Design Bits IV

Fortune Cookie

  • “It’s through mistakes that you actually can grow.  You have to get bad in order to get good.”  -Paula Scher
  • “Without contrast, you’re dead.” – Paul Rand
  • “Imitate. Don’t be shy about it. Try to get as close as you can. You’ll never get all the way, and the separation might be truly remarkable.” – Bruce Mau


Design Bits III

Fortune Cookie

These are a few more Design Bits that I pulled from older sketchbooks.

  • “Simplicity is the ultimate sophistication.”  -Leonardo Da Vinci
  • Your sketchbook should be full of risks taken.  Even failures can result in successes later.
  • Let your work be stolen.  Think of stealing, in the beginning, as anonymous distribution.
  • Bonus: Don’t allow others to profit from your work without receiving compensation (e.g. money, good feelings, gold, etc…)

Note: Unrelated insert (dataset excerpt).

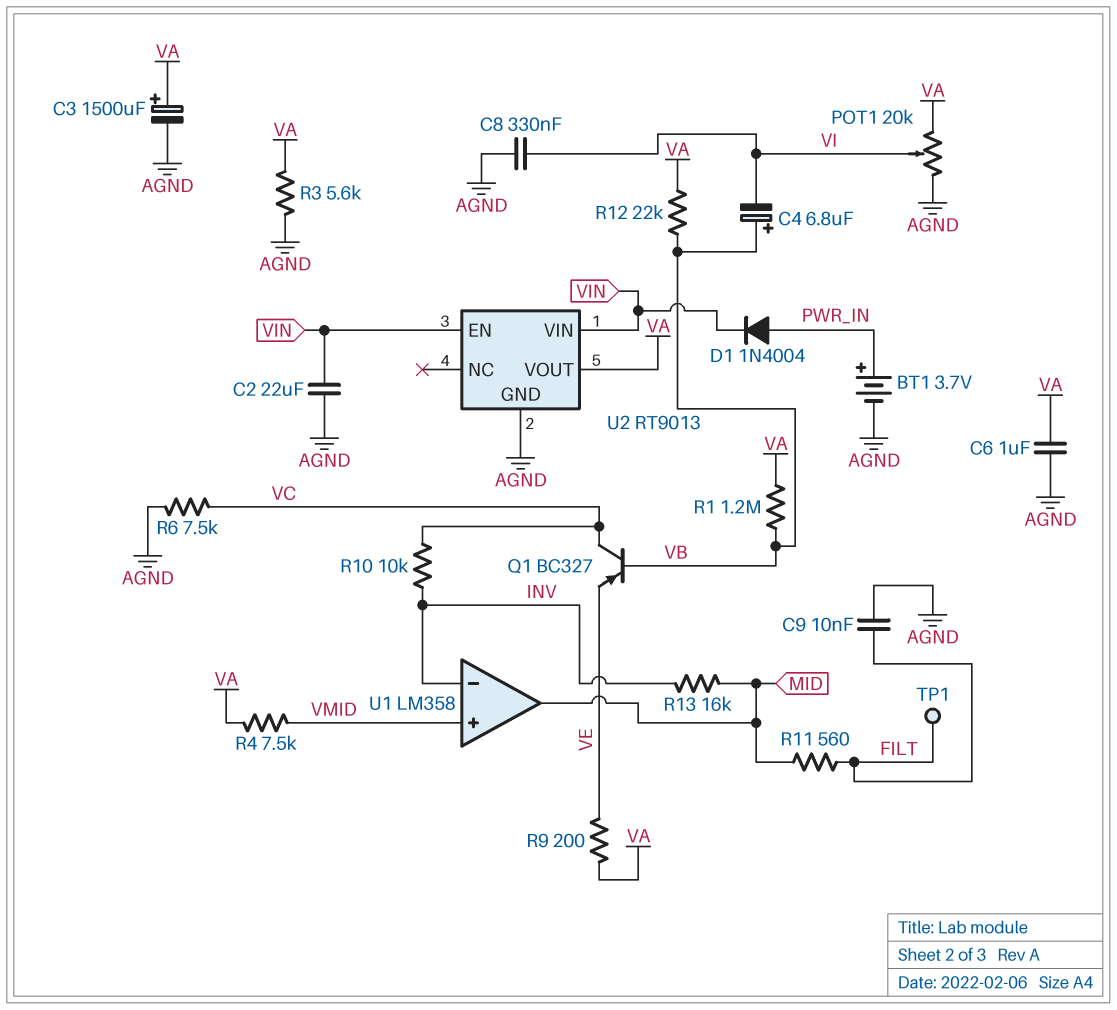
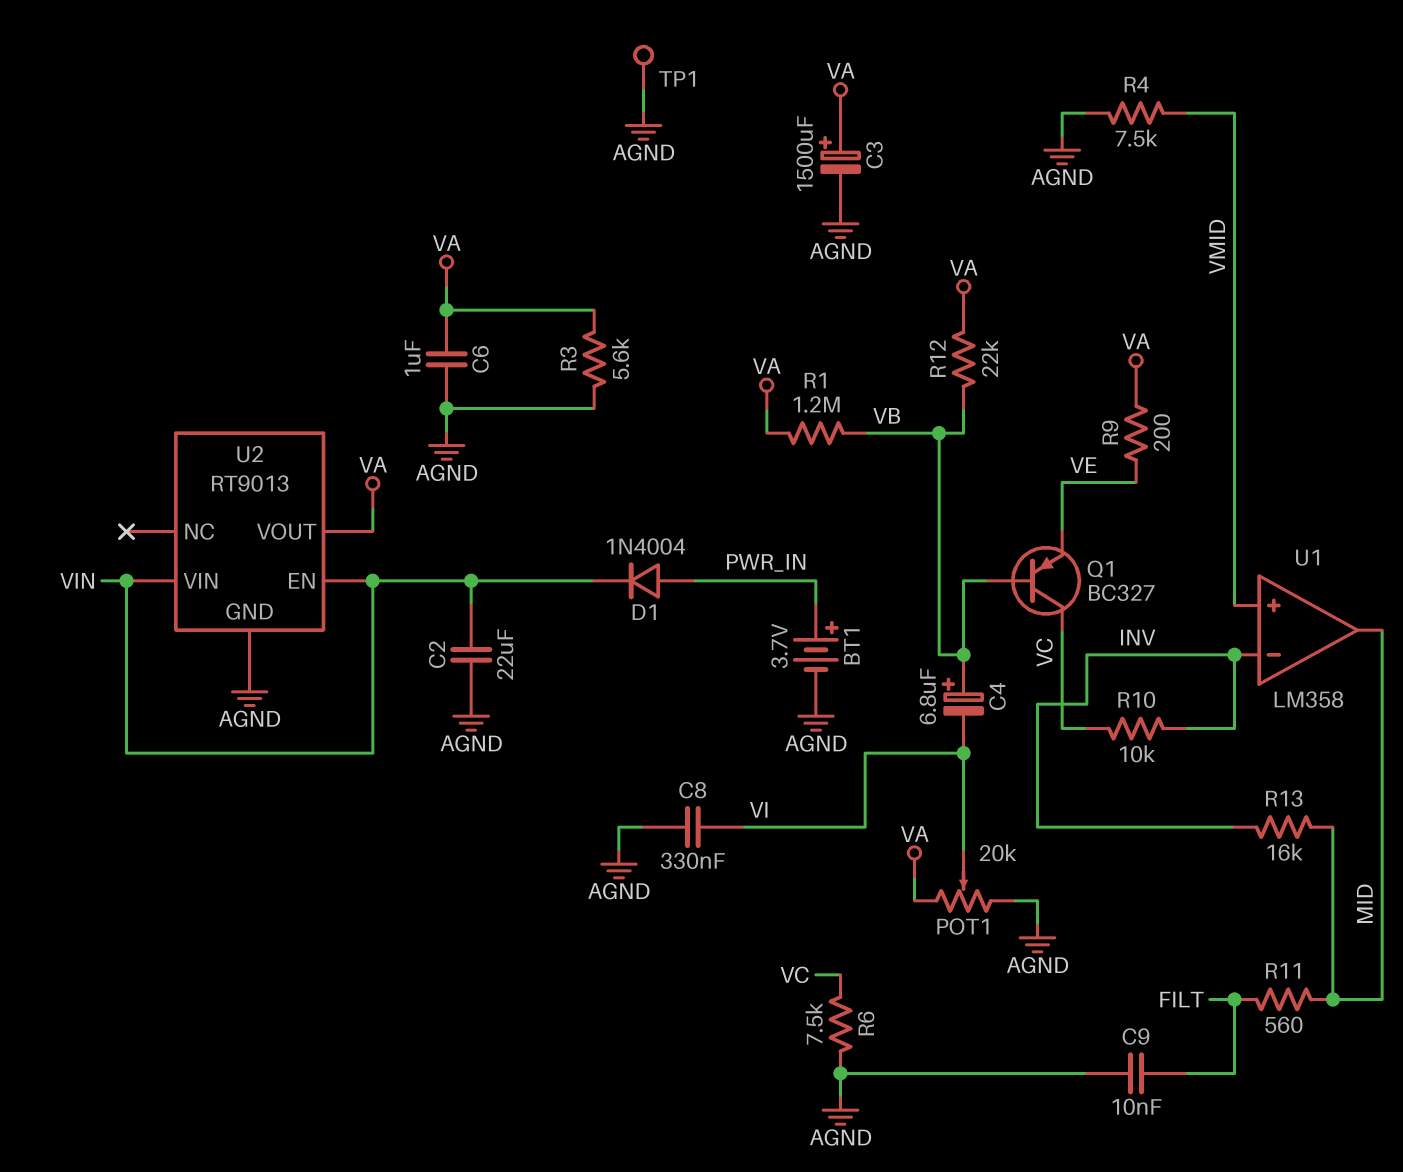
R4: 7.5k (VA, VMID) -> 7.5k (AGND, VMID)
TP1: test point (FILT) -> test point (AGND)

The last two directly conflict with one another.  When I say steal, I mean allow for your work to be distributed by anyone via social media, email, etc… Let people print their own copies or draw things similar to your creation because it all comes back to you in the end.  In contrast, do not let someone steal your work for the cover of their book and no expect to pay you for your work.


Design Bits II

Fortune Cookie

The second installment of Design Bits is here.

  • When you stop smiling it’s time to move on.  (This Bit is brought to you from my Graphic Design Professor, Jim Bryant)
  • Pick what to say and say it as clearly as possible.
  • “Computers are to design what microwaves are to cooking.” – Milton Glaser

Design Bits


This is a collection of Design Bits.  They are kind of like little words of design wisdom; what you would find in a design fortune cookie.  It’s something I’d like to offer weekly and, maybe, even design these gems into a nice poster.  Here’s a couple to get us started:

  • Design can be changed at any point during the process.  No design is ever set in stone.
  • We’re looking for artistic solutions to the problems we are given.  Unlike math, there is always more than one right answer.
  • If you wouldn’t put your own name on a project, why would the person you’re representing want to put theirs on it.

These are mostly thoughts I’ve collected so the quotation doesn’t need to be exact when we attempt to turn these into posters.